In particular, the authors define an algorithm to solve the following prediction problem: We want to predict whether an event will occur, and we may use the predictions of a finite set of experts; each expert can see a sequence of measurements, and gives his or her opinion on the probability of the event as a real number between 0 and 1. The problem is to build an algorithm that uses the experts’ advice to give the best possible estimate. This requires minimization of the loss, where loss is defined as the absolute value of the difference between the predicted number and the real outcome.
The authors define a family of algorithms, some of them taken from the literature, and study their performance. In particular, the optimal solution algorithms are discussed, and their lower and upper bounds are demonstrated. Since the optimal algorithms have complexity exponential in the number of experts, the authors provide other algorithms to generate the prediction, and demonstrate their lower and upper bounds.

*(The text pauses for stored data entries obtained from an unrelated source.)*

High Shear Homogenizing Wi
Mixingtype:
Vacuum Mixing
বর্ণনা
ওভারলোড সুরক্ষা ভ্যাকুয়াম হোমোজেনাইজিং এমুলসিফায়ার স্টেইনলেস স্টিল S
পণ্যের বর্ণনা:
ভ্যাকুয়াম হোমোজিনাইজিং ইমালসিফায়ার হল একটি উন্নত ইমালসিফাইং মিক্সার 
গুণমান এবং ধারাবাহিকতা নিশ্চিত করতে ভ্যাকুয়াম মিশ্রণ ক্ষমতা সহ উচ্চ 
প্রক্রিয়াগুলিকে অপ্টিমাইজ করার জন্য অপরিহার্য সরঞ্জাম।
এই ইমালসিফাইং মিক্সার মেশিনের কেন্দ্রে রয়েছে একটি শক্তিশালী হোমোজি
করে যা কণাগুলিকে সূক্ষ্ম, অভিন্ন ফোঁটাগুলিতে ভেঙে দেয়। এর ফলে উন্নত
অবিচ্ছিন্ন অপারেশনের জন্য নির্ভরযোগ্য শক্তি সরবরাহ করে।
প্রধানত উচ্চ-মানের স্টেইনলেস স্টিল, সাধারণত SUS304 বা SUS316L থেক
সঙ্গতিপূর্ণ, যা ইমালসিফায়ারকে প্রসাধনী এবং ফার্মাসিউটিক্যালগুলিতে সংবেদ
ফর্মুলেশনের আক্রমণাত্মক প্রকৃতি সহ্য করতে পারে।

The algorithm P is based on computing and upgrading a nonnegative weight for each expert that reflects the expert’s prediction ability. A parameter controls when to drop poorly performing experts. The choice of the parameter uses a priori knowledge. An iterative variation P* can make predictions without a priori knowledge of the best expert’s loss. In the last part of the paper, the authors discuss an application of the algorithm in pattern recognition, where the problem is to predict the label (0 or 1) of examples taken at random from an arbitrary distribution. The authors compare their solution with other, similar results. The comparison indicates that the new approach is better.
The proofs of the main theorems are difficult and require a few lemmas. This paper is important for everyone working in the field. It covers almost every aspect of a loss function that minimizes the number of mistakes and can use any kind of expert output.